RNZYS YTP dominate Harken International Youth Match Racing Championship

New Zealand broke the deadlock between themselves and the host Australian club for the greatest number of Harken International Youth Match Racing Championships won in the event's 26-year history, and successfully defended the strong sailing nation's 2017 title in a dramatic final race on Sunday November 25, 2018.

New Zealand broke the deadlock between themselves and the host Australian club for the greatest number of Harken International Youth Match Racing Championships won in the event’s 26-year history, and successfully defended the strong sailing nation’s 2017 title in a dramatic final race on Sunday November 25, 2018.

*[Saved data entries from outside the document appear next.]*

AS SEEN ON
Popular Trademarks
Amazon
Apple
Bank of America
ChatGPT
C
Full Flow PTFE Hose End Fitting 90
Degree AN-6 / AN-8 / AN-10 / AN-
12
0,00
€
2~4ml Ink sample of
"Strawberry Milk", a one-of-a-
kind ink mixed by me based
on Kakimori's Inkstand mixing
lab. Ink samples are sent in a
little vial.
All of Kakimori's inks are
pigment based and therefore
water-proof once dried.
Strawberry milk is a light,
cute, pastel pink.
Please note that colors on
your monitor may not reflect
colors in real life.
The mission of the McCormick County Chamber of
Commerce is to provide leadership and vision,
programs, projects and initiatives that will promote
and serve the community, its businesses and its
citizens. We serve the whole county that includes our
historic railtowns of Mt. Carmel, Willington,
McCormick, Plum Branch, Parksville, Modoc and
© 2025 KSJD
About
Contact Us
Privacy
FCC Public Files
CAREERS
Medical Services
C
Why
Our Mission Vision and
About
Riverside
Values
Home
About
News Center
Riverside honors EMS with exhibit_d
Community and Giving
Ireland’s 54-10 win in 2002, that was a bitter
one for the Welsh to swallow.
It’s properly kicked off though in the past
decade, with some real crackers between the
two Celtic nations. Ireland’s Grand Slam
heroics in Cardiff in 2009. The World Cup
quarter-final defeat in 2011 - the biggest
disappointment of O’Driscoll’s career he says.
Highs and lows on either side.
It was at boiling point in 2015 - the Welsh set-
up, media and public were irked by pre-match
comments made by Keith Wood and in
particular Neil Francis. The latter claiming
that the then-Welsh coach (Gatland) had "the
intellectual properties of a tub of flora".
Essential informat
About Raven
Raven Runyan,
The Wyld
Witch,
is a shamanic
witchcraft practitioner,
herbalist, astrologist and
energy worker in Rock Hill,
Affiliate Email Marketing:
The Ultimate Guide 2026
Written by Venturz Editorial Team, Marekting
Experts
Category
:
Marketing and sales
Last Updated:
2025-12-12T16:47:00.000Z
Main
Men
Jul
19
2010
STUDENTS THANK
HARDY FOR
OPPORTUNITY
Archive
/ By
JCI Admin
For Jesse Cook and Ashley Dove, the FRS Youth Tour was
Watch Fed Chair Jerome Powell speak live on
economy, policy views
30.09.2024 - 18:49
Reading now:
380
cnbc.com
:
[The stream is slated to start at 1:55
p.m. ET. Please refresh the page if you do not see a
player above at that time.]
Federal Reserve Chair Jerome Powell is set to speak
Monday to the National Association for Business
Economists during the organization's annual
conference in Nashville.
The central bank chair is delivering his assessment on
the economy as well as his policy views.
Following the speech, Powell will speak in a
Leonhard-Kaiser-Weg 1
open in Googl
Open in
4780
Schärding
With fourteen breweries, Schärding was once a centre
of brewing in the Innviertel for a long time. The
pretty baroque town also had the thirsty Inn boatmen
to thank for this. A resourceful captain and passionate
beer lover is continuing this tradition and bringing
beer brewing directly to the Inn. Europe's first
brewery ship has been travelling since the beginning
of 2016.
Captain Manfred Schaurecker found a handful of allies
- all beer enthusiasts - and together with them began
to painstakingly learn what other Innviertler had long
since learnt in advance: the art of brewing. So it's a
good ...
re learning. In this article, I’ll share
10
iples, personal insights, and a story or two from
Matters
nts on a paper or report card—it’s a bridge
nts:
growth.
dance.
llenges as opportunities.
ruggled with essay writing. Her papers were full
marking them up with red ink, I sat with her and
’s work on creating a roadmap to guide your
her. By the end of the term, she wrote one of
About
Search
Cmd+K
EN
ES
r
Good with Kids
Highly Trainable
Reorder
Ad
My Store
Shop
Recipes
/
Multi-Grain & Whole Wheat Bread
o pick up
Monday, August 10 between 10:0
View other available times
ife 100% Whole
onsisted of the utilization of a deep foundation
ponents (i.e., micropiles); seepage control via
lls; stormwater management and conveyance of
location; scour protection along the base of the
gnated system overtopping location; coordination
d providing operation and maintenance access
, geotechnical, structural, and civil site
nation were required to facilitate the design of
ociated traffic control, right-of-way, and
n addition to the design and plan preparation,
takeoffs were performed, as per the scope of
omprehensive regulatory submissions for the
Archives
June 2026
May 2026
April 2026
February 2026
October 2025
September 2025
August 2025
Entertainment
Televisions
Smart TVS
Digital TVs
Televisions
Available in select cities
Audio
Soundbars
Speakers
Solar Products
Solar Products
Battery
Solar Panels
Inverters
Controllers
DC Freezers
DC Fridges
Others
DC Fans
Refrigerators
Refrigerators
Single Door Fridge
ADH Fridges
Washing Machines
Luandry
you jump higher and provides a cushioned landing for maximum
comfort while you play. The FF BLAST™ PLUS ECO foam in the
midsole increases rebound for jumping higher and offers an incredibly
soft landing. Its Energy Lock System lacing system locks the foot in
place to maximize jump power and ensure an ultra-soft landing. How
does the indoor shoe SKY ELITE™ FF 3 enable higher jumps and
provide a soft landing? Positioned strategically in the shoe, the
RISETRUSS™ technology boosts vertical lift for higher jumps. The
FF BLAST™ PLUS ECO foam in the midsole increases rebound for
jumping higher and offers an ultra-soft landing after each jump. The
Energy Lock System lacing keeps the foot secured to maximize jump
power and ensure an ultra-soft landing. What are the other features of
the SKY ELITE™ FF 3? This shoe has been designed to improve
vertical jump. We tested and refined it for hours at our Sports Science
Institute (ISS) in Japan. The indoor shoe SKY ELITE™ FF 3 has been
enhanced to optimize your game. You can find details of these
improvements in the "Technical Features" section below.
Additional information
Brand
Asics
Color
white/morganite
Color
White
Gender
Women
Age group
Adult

Whittled down from the 12 teams which began their Harken International campaign four days earlier, Jordan Stevenson’s Royal New Zealand Yacht Squadron team sailing five-up and James Hodgson’s Cruising Yacht Club of Australia crew of four earned the right to a first-to-two sail-off on Pittwater in Sydney’s north.
 
A large spectator fleet and the minor-placed teams watched the duelling pair go into the decider one race apiece (watch live replay flight 1 and flight 2) and the result be determined metres from the finish when the two Elliott 7s came in contact and Stevenson cleverly forced the winning penalty then crossed first, leaving the CYCA team to rue the loss and replay those final seconds in their heads over and over.
 
Click here full results.
 
“We needed to close the gauge up on the final downwind and we adjusted in time – we had them locked in and it felt good just sitting inside them,” said the victorious skipper back at the host Royal Prince Alfred Yacht Club. His crew included Mitch Jackson, George Angus, Jake Erson and Celia Willison.
 
On the all-sorts they faced this Harken, from winds 15-25 knot WNW on day one, a blown-out day two with blasts of 50 knots, lighter spring westerlies allowing a 10-hour catch-up day three and finally NW-SE 8-11 knots on day four, Stevenson added, “we just tried to be as consistent; that’s all you can do, just adjust to what’s coming…. especially today.”
 
“It was a super tough end, but that’s sailing,” Hodgson remarked of the frustrating final encounter and resulting second overall. Reflecting back on the closing day’s events he commented “we didn’t sail the conditions as well as we could have.”
 
Stevenson and Hodgson met in the semi-finals at the CYCA’s Australian Open Match Racing Championship last month.  That time Hodgson, the former Opti and 420 sailor from the Sunshine Coast, Queensland who has moved to Sydney to attend university, and his crew of Ryan Wilmot, Harry Hall and Charles Gundy had the last say. 
 
Third overall in the Harken International, a long-established youth regatta for teams aged 23 and under, was the second RNZYS team, skippered by Frankie Dair. 
 
Stevenson and his crew now return to Auckland having defended last year’s win by Kiwi clubmate Leonard Takahashi while Hodgson and a few other Harken teams shift their focus and belongings to the CYCA for the Musto International Youth Match Racing Championship which starts today, Monday November 26,  and runs through to Friday November 30.
 
Robyn Wiltshire, who donated the main Harken International Rockin’-Robin Trophy, and Harken Australia’s managing director Grant Pellew were both on hand at the final prize giving, Pellew confirming another three years’ support in addition to the company’s 21-year association with the longstanding youth regatta.
 
The RPAYC thanks Harken Australia, PRO Ted Anderson, the umpire team and all the volunteers plus club families who billeted visiting sailors representing Balboa Yacht Club in the USA, the Cercle Nautique Calédonien in Noumea, RNZYS and Royal Port Nicholson Yacht Clubs in New Zealand plus Darwin Sailing Club and the Newcastle Cruising Yacht Club for collectively staging another world-class Harken International Youth Match Racing Championship.
 
The RNZYS now proudly holds the record for the greatest number of Harken International wins – eight – one more than the host club.